On Wednesday 18 October 2006 08:05, Al Viro wrote:
> That's the point, actually - apparently we have several high-impact includes
> that are easy to sever and that are really worth being severed. The part
> that was not aproiri obvious:
> * there are clusters of headers around certain dependency
> counts.
> * such clusters tend to have leaders - header that pulls the
> rest and even though other headers are apparently independently included,
> all such includes end up being hidden by includes of the leader.
> * gaps between the clusters are pretty large.
> * dependency graph *on* *clusters* is worth being studied; includes
> of cluster leader from cluster around slightly smaller dependency count
> are prime targets for severing.
>
> That is the new part here. Not just "dependency graph is a mess and ought
> to be cleaned up" - _that_ is neither new nor particulary useful...

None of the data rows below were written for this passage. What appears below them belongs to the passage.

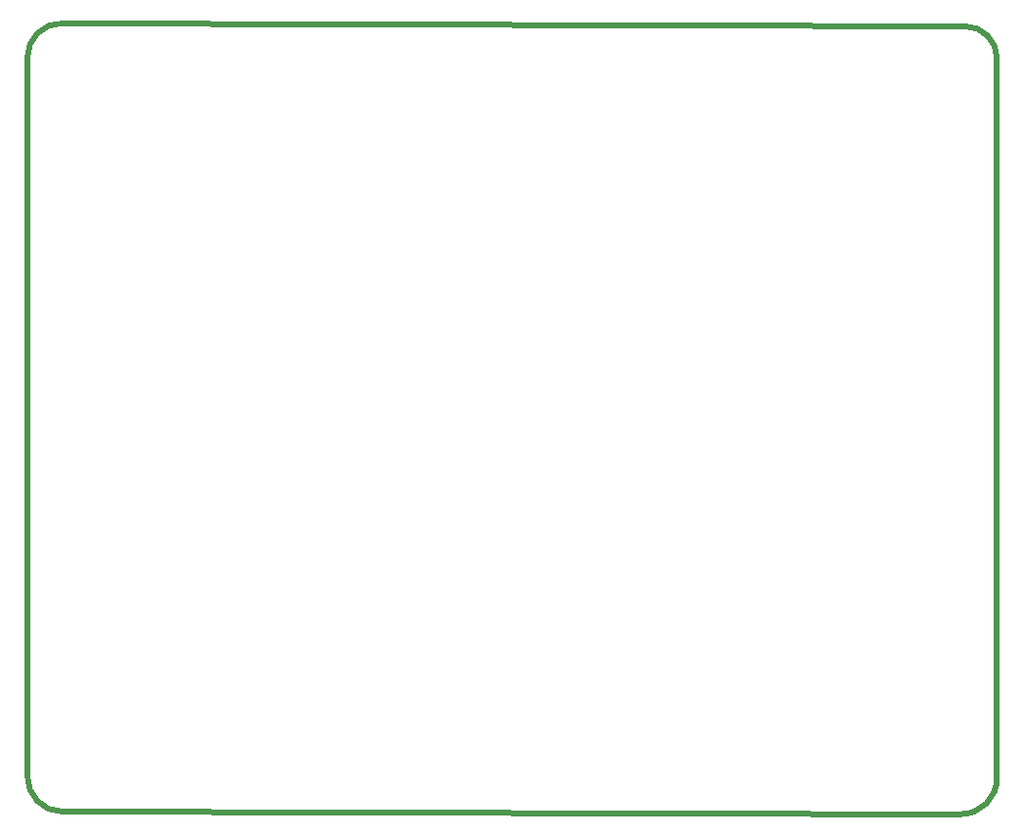
<source format=gko>
G04*
G04 #@! TF.GenerationSoftware,Altium Limited,Altium Designer,21.0.8 (223)*
G04*
G04 Layer_Color=16711935*
%FSTAX24Y24*%
%MOIN*%
G70*
G04*
G04 #@! TF.SameCoordinates,A57ED762-F1FC-47E5-BACA-E58B220B156E*
G04*
G04*
G04 #@! TF.FilePolarity,Positive*
G04*
G01*
G75*
%ADD16C,0.0200*%
D16*
X047386Y022703D02*
G03*
X048619Y023949I-000006J001238D01*
G01*
X015603Y023992D02*
G03*
X01679Y022786I001196J-00001D01*
G01*
X04862Y048424D02*
G03*
X047491Y049571I-001119J000027D01*
G01*
X016779Y049669D02*
G03*
X0156Y048491I0J-001178D01*
G01*
X0156Y048491D02*
X015603Y023992D01*
X04861Y04842D02*
X048619Y023949D01*
X016779Y049669D02*
X047491Y049571D01*
X01679Y022786D02*
X047386Y022703D01*
M02*

</source>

Well, logically for any given .config a set of all kernel header files
define a set of typedefs, structs, functions and so on.
If only we can read and parse them just once, and then reuse
already parsed information when we compile each .c file -
that will give you the biggest time savings.
gcc has some facility for that ("precompiled headers")
http://gcc.gnu.org/onlinedocs/gcc/Precompiled-Headers.html
I don't know how hard it will be to adapt build system to using that
and there is a danger that using this thing will increase
recompile times when you change just a few CONFIG_XXXs.